What’s in store for functional cancer imaging?
September 30, 2010
We’ve been fortunate to have PET/CT imaging for patients with suspected or diagnosed cancer for the past five years. However, demand has been growing, not only because the population is aging and the incidence of cancer is increasing, but also because PET/CT scans are increasingly recognized as an essential part of routine cancer care.
To improve access to PET/CT scans in British Columbia, the BC Cancer Foundation is raising funds to purchase a second PET/CT scanner.
The Provincial Health Services Authority and the BC Cancer Agency have committed to provide the operational funding, and the Ministry of Health recently authorized us to start a request for proposal to purchase a new scanner.

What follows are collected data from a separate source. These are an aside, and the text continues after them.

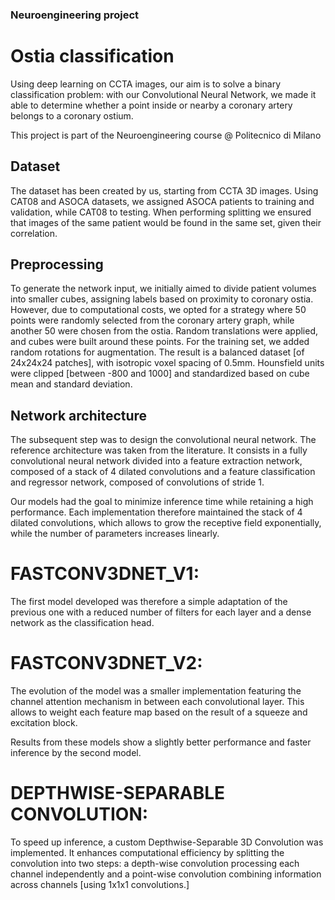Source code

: ### Neuroengineering project
# Ostia classification
Using deep learning on CCTA images, our aim is to solve a binary classification problem: with our Convolutional Neural Network, we made it able to determine whether a point inside or nearby a coronary artery belongs to a coronary ostium.

This project is part of the Neuroengineering course @ Politecnico di Milano

## Dataset
The dataset has been created by us, starting from CCTA 3D images. 
Using CAT08 and ASOCA datasets, we assigned ASOCA patients to training and validation, while CAT08 to testing. When performing splitting we ensured that images of the same patient would be found in the same set, given their correlation.  

## Preprocessing
To generate the network input, we initially aimed to divide patient volumes into smaller cubes, assigning labels based on proximity to coronary ostia. However, due to computational costs, we opted for a strategy where 50 points were randomly selected from the coronary artery graph, while another 50 were chosen from the ostia. Random translations were applied, and cubes were built around these points. For the training set, we added random rotations for augmentation. The result is a balanced dataset [of 24x24x24 patches], with isotropic voxel spacing of 0.5mm. Hounsfield units were clipped [between -800 and 1000] and standardized based on cube mean and standard deviation. 

## Network architecture
The subsequent step was to design the convolutional neural network. The reference architecture was taken from the literature. It consists in a fully convolutional neural network divided into a feature extraction network, composed of a stack of 4 dilated convolutions and a feature classification and regressor network, composed of convolutions of stride 1. 

Our models had the goal to minimize inference time while retaining a high performance. Each implementation therefore maintained the stack of 4 dilated convolutions, which allows to grow the receptive field exponentially, while the number of parameters increases linearly. 

# FASTCONV3DNET_V1:
The first model developed was therefore a simple adaptation of the previous one with a reduced number of filters for each layer and a dense network as the classification head. 

# FASTCONV3DNET_V2:  

The evolution of the model was a smaller implementation featuring the channel attention mechanism in between each convolutional layer. This allows to weight each feature map based on the result of a squeeze and excitation block. 

Results from these models show a slightly better performance and faster inference by the second model. 

# DEPTHWISE-SEPARABLE CONVOLUTION: 

To speed up inference, a custom Depthwise-Separable 3D Convolution was implemented. It enhances computational efficiency by splitting the convolution into two steps: a depth-wise convolution processing each channel independently and a point-wise convolution combining information across channels [using 1x1x1 convolutions.]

I am excited about both the generosity of donors who are contributing and the response of the BC Cancer Agency and PHSA, who responded very quickly to improve service. This will help many patients avoid invasive biopsies, unnecessary surgeries and receive more accurate diagnoses.
In one clear example, patients treated for Hodgkin lymphoma (a cancer of the lymph nodes), we have reduced the use of radiation therapy by 80% for patients treated for Hodgkin lymphoma (a cancer of the lymph nodes) in British Columbia with the use of PET/CT imaging, while achieving the same outcomes.
Large prospective studies have shown that in lung cancer, PET/CT imaging reduced unnecessary surgeries by 50%.
These are the kinds of improvements we are looking for when evaluating new diagnostic imaging techniques.
I hope you’ve enjoyed learning about functional cancer imaging over the last month. I have certainly appreciated the opportunity to tell you more about my program, and how much good work is being done with the funds that are so generously provided to us.